One of our current projects is a hundred year old house in Philadelphia’s Chestnut Hill. It’s a 1917 stone home on a 4-acre site, atop a hill that drops down into Fairmount Park – beautiful! The owner is semi-retired from the commercial insurance business; what he wants the home to be has evolved with changes in his life, so the design evolves as well. But the secrets the house revealed inspired the design’s evolution, too.
The recurring theme with these grand older homes is a beautiful exterior, built to last 200 years, and an interior floor plan that just doesn’t work for the way people live today, because we don’t have servants. Our task from a program standpoint was to re-orient the whole house for contemporary use. More than anything, that means the kitchen must go from hidden to ‘heart of the home.’
Prior to the current owner, the same family lived in the house for 75 years. Although in good condition, it needed massive updating of the layout, decor and building systems.

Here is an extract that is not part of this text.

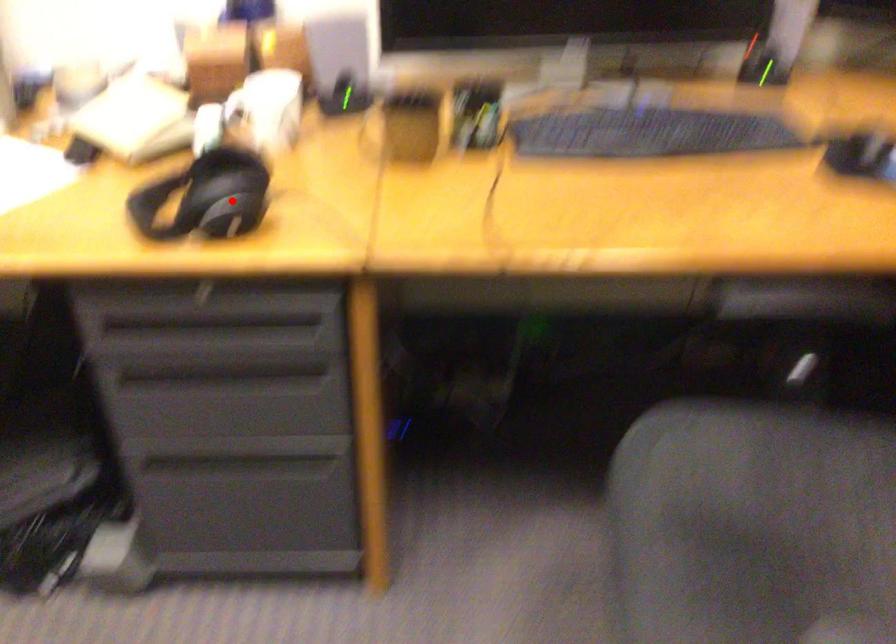
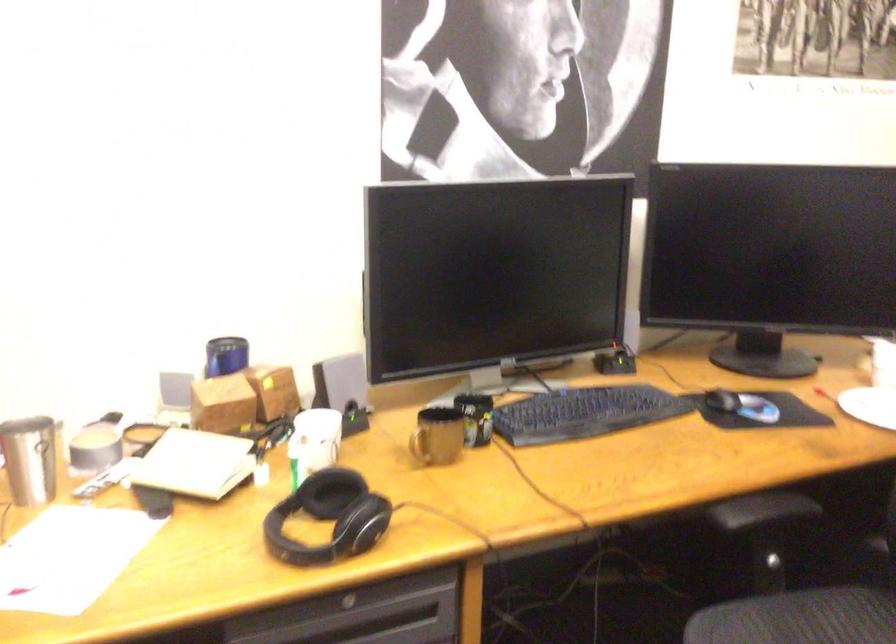
In the second image, find the point that corresponds to the highlighted location in the first image.

(329, 518)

But first, we would need to gut this hundred year old house in Philadelphia’s Chestnut Hill and remove all of the old heating system, so we knew the owner couldn’t live there during construction. The property did have a separate carriage house and chauffeur’s quarters, though, so we renovated that first and turned it into a contemporary apartment.

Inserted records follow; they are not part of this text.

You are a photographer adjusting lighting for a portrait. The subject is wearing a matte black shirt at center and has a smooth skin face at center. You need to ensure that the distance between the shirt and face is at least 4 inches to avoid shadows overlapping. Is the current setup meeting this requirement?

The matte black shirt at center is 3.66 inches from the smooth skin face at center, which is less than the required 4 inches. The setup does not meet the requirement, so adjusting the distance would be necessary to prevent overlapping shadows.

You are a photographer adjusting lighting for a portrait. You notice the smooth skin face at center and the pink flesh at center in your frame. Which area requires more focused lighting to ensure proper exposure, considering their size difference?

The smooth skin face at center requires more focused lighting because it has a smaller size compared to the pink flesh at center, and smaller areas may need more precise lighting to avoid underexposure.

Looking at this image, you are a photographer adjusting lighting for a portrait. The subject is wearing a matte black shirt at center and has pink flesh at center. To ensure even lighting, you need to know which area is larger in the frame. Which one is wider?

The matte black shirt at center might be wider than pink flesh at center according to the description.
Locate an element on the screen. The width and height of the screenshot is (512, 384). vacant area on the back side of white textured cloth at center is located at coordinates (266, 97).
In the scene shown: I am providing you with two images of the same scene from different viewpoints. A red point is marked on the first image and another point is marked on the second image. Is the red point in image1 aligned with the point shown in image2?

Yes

The owner was very pleased with it. The two garage bays became an open kitchen-living- and dining room. With 1,000 square feet of living space now, he and his daughter moved in there until the main house is complete.
Now to the larger part of the project: The layout of the rooms in the main house was the same as it had always been, with formal “public” and family wings, and “backstairs” areas for the servants. On the first floor, the public spaces included the dining room, den and living room. Upstairs were two identical bedrooms facing the park, each with a fireplace and a bathroom. The bathrooms had adjoining doors. We have to assume these separate rooms were for the mister and missus.
When we took these rooms apart, we found matching wall safes as well, located in the bathrooms and embedded in the outside wall. The new owner somehow figured out the combination, so we salvaged the safes and will repurpose them.